Glacier Peak from the Northeast
After lunch, some good conversation about music and mountains, and an ill-advised little bouldering on some slanting slabs that marked the high point of the peak, I made my way back down.  Apparently, the force was not with me that day, because, I followed a false path through the rocks.  I ended up too far down, and  missed the merger with the trail again, adding some work and a bit of danger to my afternoon.  A couple of marmots whistled at my ineptitude, then proved camera shy.  Fortunately, avoiding a falling rock kicked up by climbers higher on the hill, I traverse some slippery rock and gravel to regain the trail.  The guide book advises to look for blazes and cairns, and they appeared in a random fashion.

The rest of way down proved relatively unremarkable.  I would occasional stop to drink in more scenery and sip water.   College kids I never saw at the lookout went flying down past me.  A young couple with a 6-month old baby was working their way up the trail.  I couldn't help but wonder how the mother was going to scramble with a baby slung to her chest.

More backpackers in longsleeves, pants, and hats came up the trail.  While it wasn't especially hot, it seemed warm enough to wear short sleeves and zip off the legs of the hiking pants.   Deerflies ahead, I thought.   So here's the advantage of the early start:  Get going before the bugs do.  The drudge up the hill offers them plenty of time to land and dine at their leisure.  Fortunately, gravity was my friend.  While I saw the flies congregating knee high on the jungle trail, I was going fast enough to avoid being bitten.

The stream at the bottom of the slide let me cool down with a few splashes.  By 3:45 PM,  I was back at the trailhead.  Normally, I change into a dry shirt and socks, sitting on the tailgate of my truck. However, enough flies followed me out of the woods to make me decide to wait until I was back on the infamous Cascade River Road before attending to all of my normal post-hike rituals.  I might add that I also wanted to be clear of the Forest Road 1540 before any late travelers came bombing up the road when I was trying to get down it.
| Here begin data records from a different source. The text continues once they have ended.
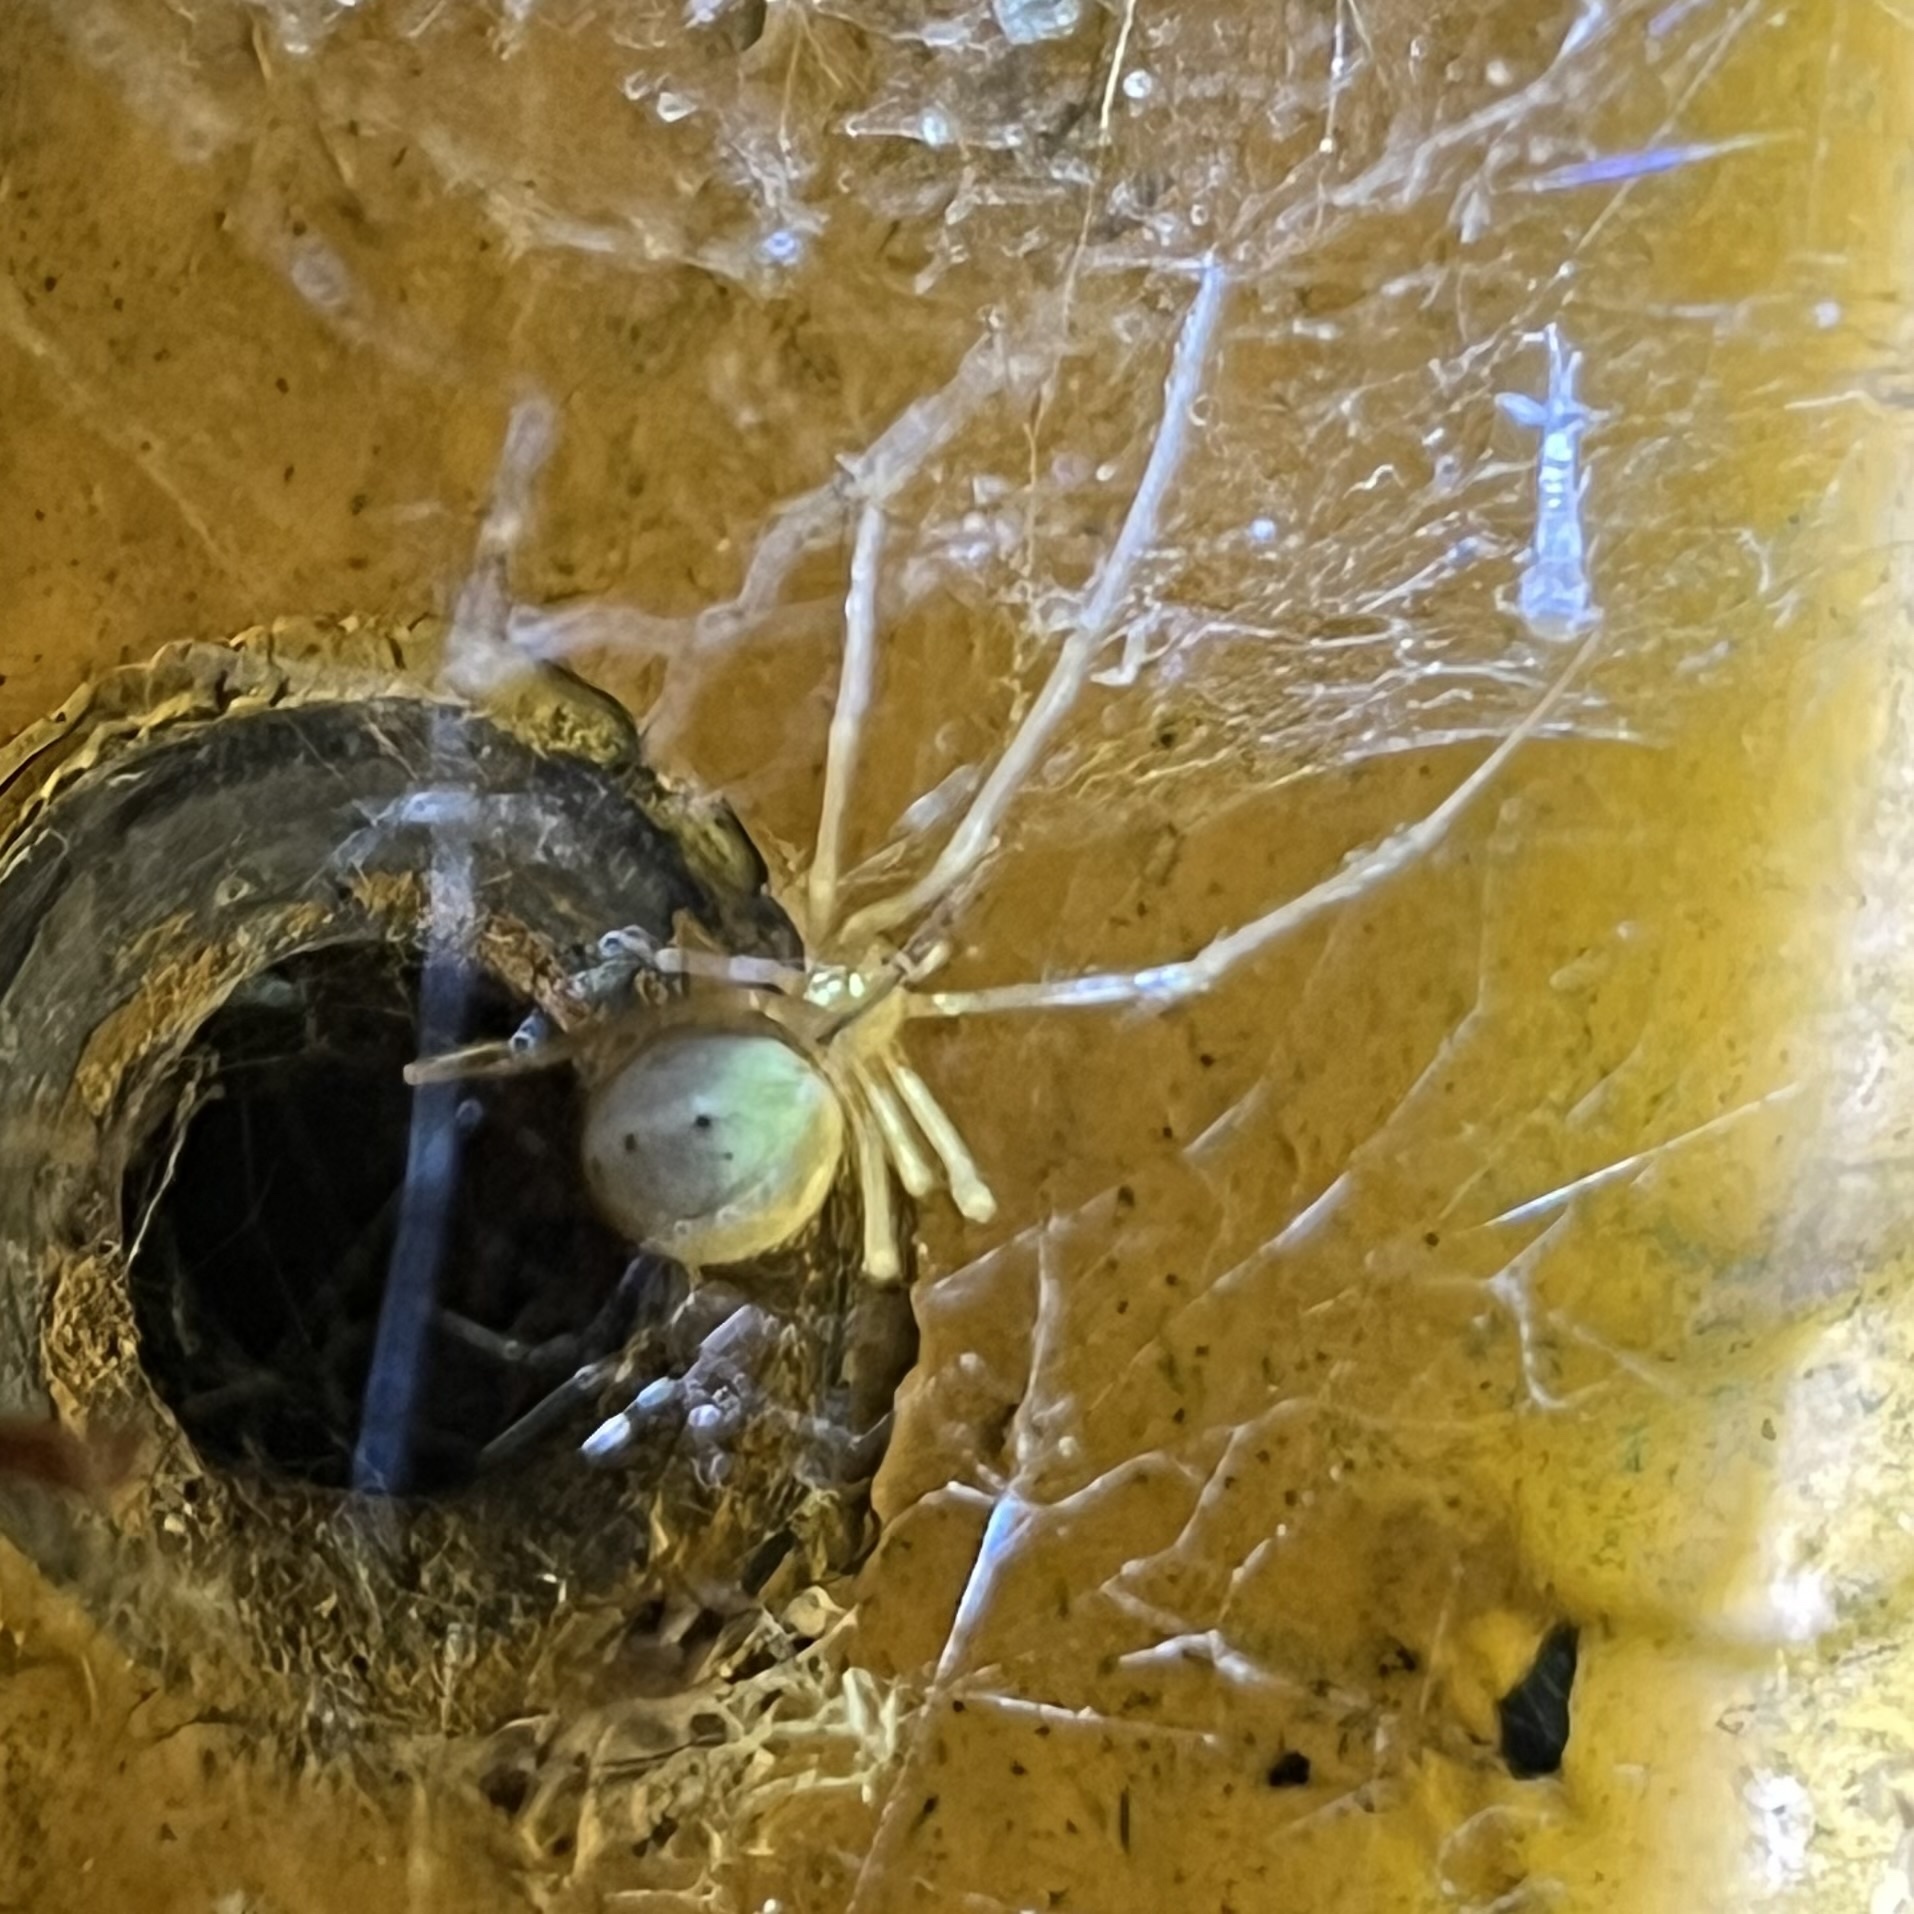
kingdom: Animalia
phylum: Arthropoda
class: Arachnida
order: Araneae
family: Theridiidae
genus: Enoplognatha
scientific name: Enoplognatha ovata
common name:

On the way home, not caught up in following scribbled directions, I enjoyed the beauty of the region,
the hills and mountains.   With as little rainfall as we've had, I was impressed with the milky green power of the Skagit River.  By 6 PM, I was walking through my front door, thinking about supper.  My wife asked me to please shower first.  Fair enough.

Directions:
From Marblemount, proceed south over the bridge onto the Cascade River Road. In 9.7 miles, past the  Lookout Mountain trailhead,  turn left on to FS 1540.  The sign says Hidden Lake Trail.  Follow the rough road to its bitter end, about 5.4 miles.